Aim of the task = Word for word, copy the data that follows and skip its pictures.

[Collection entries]

—————

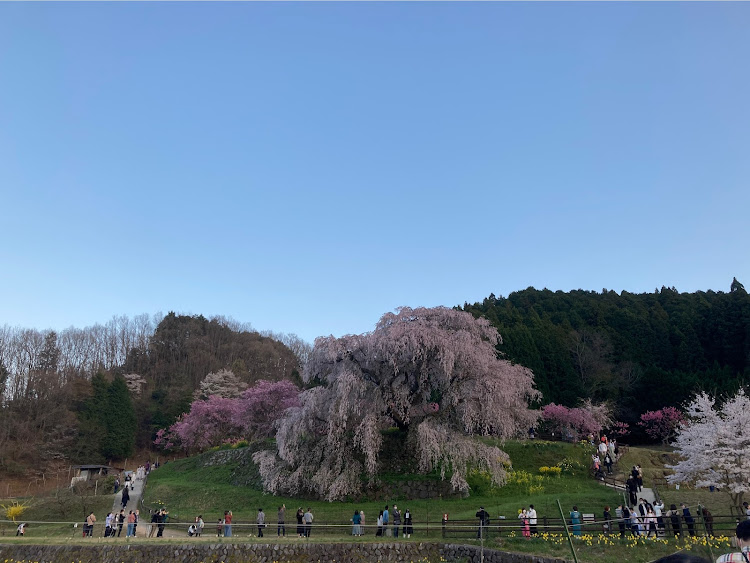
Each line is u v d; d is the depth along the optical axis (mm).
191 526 26234
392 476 32062
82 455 63500
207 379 71188
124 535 27547
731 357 60125
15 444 61500
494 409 29672
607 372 55031
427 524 24859
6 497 49969
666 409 46969
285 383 47844
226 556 21891
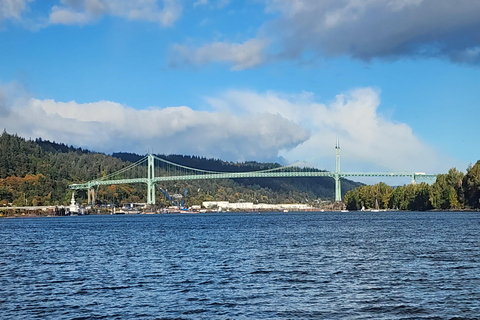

—————

Expected answer =
Each line is u v d; d is the depth along the optical axis (mm).
191 526 26234
392 476 32062
82 455 63500
207 379 71188
124 535 27547
731 357 60125
15 444 61500
494 409 29672
607 372 55031
427 524 24859
6 497 49969
666 409 46969
285 383 47844
226 556 21891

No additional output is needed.